Then one day, after plowing through all the data (Part One) and having completed virtually all the exegesis (Part Two), suddenly, just the way the books on scientific method say it is supposed to happen, the mass of data crystallized into a simple pattern. For the first time I sensed that I understood what the biblical language of power was about. Often our research begins with a clear hypothesis that we test by research; there was something elating about having the hypothesis emerge from the research.
During all this time I had also been struggling with my despair. How could the writers of the New Testament insist that Christ is somehow, even in the midst of evil, sovereign over the Powers? I wrestled with this assertion with all my might. Gradually an answer began to shape itself. What I found may not strike anyone else as amounting to much, but for me it was the thin margin of hope, and I clung to it desperately.
And somewhere in the midst of the writing and the wrestling, I was given the gift of my tears.
Perhaps it may seem strange to say now, but I am profoundly grateful for all that: to Carr for writing a book that, however wrong, forced me to a task I would never have taken up voluntarily; for the despair, since I have tried to avoid it all my life-now I know it can be endured; also for June, who suffered with me through all that and a great deal more, and to whom this book is lovingly dedicated; and to God, because I now know, in a way that I had not before, that "neither death, nor life, nor angels, nor principalities ... will be able to separate us from the love of God in Christ Jesus."
This volume, which is more technical than the two to follow, attempts to comprehend the language of power in the New Testament. Part One is a thoroughgoing examination of the use of the terms for power in all the relevant literature of the period and in the New Testament. Part Two applies the guidelines developed in Part One to the more problematic passages dealing with the principalities and powers-what I have called "the disputed passages." Part Three attempts a consistent interpretation of the meaning of the biblical language of power for human existence, then and now.
Fundamental research is necessarily laborious, and despite all my efforts to pare it down to a minimum, may still make for laborious reading. You should therefore feel free to skim or skip Part One, and even the early sections of Part Two, or proceed directly to Part Three, and then work backward if you are so inclined.
The companion volumes will each appear in successive years. Volume Two, Unmasking the Powers, will take a long look at the phenomena dubbed "spiritual" in the New Testament demons, Satan, angels of the churches, angels of the nations, angels of nature, gods, the elements of the universe-and try to make contemporary sense of them, working from the hypothesis developed in this volume. Volume Three, Engaging the Powers, will address practical issues: what does it mean, in downto-earth terms, to confront the Powers with the fact that they exist to serve the human purposes of the Cosmic Christ?

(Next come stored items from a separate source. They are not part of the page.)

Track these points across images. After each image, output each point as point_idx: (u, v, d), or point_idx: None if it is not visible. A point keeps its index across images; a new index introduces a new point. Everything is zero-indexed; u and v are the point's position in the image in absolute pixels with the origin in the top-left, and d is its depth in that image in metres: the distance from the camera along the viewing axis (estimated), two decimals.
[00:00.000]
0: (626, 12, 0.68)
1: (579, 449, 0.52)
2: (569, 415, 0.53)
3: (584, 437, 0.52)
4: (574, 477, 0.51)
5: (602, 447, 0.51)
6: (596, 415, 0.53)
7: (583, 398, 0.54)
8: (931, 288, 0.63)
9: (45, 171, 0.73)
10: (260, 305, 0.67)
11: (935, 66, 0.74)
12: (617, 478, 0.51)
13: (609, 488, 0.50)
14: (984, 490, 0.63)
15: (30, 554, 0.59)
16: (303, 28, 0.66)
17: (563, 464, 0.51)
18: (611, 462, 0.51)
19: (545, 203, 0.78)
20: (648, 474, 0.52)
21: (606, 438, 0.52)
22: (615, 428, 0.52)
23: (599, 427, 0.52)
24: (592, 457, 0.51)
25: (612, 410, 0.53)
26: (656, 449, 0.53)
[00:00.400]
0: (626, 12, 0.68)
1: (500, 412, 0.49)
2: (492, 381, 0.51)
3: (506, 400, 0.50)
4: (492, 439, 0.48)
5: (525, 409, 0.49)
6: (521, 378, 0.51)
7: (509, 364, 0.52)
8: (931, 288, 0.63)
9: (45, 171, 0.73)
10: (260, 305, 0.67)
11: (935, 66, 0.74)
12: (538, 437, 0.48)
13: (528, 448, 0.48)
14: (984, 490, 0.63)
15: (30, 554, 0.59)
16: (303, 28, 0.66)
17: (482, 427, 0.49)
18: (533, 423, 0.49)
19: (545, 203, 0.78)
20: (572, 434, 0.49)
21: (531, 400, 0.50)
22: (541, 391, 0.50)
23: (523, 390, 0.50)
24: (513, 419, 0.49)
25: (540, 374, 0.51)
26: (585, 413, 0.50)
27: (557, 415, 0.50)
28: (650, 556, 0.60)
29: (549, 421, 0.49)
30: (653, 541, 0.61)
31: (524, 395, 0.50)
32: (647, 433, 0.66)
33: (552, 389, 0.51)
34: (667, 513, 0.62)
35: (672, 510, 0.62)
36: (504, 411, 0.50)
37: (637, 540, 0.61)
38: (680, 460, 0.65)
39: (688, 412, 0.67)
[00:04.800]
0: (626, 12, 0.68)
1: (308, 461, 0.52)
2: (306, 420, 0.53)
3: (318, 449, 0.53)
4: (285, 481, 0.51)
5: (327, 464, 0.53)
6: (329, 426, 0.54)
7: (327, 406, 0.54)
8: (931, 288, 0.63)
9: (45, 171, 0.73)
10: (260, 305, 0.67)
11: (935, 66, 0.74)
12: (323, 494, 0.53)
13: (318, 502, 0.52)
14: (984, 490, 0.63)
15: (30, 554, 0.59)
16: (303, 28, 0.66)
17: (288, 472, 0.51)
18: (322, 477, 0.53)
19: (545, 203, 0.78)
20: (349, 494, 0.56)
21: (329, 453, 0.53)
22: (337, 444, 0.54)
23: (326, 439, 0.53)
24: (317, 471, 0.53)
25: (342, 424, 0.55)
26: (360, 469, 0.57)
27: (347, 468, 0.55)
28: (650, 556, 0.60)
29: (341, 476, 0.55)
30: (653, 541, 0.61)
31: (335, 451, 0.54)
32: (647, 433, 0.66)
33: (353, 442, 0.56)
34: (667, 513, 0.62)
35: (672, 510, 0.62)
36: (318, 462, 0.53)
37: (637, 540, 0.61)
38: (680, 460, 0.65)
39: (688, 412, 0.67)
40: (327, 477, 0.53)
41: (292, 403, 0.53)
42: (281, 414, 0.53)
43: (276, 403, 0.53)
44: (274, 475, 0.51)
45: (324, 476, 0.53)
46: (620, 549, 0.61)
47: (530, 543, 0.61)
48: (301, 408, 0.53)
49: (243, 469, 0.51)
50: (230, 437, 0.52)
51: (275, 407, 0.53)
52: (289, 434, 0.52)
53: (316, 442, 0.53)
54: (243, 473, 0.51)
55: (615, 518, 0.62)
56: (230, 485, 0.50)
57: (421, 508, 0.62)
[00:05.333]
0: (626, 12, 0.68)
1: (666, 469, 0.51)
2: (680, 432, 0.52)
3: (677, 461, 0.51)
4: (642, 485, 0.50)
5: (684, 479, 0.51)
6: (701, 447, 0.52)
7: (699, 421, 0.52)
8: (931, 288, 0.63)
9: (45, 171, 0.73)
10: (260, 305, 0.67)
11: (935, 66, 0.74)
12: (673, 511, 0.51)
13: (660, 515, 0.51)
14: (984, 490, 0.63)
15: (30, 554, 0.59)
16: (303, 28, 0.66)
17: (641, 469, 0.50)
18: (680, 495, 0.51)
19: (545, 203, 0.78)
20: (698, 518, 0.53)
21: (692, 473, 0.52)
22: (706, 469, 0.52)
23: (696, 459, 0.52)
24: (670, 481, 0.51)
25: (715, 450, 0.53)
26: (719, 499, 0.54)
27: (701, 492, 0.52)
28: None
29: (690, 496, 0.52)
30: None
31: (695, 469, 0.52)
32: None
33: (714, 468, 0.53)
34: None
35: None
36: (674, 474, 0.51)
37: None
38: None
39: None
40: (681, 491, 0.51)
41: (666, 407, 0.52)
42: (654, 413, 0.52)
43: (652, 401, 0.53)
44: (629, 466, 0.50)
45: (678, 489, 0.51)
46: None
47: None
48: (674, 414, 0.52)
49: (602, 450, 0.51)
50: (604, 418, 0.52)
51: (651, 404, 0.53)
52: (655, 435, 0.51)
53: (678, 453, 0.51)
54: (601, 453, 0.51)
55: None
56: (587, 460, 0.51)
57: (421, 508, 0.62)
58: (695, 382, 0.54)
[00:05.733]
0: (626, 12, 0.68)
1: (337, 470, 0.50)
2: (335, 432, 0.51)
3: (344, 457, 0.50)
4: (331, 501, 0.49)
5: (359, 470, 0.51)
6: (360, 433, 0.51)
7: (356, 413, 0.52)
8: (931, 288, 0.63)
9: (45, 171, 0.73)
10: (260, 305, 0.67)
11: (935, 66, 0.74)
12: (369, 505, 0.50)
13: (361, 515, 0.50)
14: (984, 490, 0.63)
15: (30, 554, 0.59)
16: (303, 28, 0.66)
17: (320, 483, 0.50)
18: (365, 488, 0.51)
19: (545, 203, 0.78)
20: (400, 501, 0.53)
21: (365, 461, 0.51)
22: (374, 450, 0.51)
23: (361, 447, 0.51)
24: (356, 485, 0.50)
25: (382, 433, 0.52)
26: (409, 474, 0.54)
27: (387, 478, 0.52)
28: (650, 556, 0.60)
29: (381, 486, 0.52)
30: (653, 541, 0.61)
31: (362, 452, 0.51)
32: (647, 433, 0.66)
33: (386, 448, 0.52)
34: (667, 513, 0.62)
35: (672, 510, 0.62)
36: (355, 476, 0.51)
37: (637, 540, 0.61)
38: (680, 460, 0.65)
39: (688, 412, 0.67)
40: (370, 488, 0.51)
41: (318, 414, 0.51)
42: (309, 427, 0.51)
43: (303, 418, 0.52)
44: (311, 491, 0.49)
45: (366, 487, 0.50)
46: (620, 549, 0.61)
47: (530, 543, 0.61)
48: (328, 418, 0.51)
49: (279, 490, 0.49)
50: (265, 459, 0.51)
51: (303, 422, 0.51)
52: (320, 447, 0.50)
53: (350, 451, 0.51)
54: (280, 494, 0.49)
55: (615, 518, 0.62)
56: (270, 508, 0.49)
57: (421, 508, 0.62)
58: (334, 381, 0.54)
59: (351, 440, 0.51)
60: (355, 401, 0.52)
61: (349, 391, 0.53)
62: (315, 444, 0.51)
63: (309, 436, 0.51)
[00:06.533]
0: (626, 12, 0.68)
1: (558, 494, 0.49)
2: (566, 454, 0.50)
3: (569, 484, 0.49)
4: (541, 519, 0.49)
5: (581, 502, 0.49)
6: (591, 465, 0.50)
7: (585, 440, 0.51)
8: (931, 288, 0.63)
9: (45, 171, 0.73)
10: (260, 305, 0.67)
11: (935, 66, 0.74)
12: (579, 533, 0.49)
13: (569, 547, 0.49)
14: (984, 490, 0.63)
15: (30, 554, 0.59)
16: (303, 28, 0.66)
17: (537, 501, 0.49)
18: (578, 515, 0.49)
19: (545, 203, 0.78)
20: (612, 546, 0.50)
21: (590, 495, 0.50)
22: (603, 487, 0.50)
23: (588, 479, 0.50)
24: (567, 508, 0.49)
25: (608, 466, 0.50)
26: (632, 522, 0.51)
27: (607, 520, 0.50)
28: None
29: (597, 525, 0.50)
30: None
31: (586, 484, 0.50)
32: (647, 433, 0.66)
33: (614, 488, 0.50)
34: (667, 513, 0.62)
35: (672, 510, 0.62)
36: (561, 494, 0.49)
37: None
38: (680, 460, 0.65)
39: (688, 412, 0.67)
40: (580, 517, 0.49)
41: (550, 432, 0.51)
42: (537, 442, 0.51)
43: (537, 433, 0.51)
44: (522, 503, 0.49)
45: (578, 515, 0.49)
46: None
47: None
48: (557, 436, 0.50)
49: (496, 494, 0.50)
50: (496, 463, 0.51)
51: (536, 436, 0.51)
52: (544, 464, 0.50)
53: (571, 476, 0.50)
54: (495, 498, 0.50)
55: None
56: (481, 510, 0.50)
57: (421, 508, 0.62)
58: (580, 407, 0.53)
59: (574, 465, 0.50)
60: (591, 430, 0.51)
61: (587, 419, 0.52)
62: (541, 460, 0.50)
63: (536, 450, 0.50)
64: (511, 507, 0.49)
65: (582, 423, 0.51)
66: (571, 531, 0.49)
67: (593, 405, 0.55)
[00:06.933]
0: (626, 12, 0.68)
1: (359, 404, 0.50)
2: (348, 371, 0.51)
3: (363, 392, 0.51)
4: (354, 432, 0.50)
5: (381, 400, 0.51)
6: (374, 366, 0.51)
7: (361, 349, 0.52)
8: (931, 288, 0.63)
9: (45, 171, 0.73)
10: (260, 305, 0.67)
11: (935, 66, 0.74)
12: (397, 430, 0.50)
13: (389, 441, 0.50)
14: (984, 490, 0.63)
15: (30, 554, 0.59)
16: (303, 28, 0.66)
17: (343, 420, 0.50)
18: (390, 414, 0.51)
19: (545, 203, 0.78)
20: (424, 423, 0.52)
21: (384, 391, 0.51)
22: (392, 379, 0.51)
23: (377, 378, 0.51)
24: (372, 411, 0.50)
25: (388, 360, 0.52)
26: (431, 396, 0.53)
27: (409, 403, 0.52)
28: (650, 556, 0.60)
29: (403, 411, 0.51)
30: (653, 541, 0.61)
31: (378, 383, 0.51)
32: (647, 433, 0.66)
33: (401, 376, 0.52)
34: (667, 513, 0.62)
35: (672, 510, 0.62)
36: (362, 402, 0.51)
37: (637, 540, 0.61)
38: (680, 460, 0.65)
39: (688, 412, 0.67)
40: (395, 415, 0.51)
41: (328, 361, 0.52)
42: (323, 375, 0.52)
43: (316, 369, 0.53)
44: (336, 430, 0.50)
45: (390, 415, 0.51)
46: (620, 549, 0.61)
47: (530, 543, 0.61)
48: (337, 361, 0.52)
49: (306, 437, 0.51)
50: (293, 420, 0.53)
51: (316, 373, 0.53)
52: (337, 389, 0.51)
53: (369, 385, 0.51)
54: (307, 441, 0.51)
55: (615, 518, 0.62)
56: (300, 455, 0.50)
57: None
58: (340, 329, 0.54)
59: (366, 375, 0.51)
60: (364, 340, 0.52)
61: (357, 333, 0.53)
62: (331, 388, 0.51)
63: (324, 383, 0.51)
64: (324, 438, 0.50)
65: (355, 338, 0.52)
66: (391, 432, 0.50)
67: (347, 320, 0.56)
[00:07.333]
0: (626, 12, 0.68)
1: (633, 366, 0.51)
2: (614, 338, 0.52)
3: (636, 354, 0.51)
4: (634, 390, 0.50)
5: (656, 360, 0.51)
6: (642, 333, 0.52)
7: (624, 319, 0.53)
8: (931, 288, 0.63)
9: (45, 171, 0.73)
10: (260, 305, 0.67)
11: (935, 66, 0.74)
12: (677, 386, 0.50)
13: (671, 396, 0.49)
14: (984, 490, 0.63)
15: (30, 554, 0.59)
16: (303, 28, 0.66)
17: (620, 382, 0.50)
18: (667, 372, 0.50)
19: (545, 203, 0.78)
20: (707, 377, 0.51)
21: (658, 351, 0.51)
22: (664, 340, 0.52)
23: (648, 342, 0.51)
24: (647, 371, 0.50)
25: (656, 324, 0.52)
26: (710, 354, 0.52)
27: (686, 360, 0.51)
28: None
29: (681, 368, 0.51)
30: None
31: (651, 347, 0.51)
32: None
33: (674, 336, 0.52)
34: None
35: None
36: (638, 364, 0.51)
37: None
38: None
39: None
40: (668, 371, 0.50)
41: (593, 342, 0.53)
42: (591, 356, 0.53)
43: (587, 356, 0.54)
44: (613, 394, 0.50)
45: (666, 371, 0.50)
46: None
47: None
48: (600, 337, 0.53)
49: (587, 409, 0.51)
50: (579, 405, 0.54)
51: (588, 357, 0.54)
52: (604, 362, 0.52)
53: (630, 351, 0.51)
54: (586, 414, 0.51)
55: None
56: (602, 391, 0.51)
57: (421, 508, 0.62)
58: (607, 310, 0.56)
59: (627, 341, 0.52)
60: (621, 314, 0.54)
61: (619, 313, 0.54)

I initially conceived this study in 1964 under the impetus of William Stringfellow's Free in Obedience, which for the first time awakened me to the relevance of the Powers for comprehending institutional evil. In 1973 I began researching in earnest, with frequent interruptions and precious little leisure to write. These friends helped guard my words and stretch my comprehension: John Pairman Brown, Andrew Canale, Burton Cooper, Robert A. Evans, James A. Forbes, Robert T. Fortna, Ethnd Gray, Dwayne Huebner, Morton Kelsey, George A. Riggan, Sharon Ringe, William Stringfellow, Caroline Usher, Barbara Wheeler, and Thomas Wieser. A word of thanks also to Norman Hjelm and John Hollar of Fortress Press.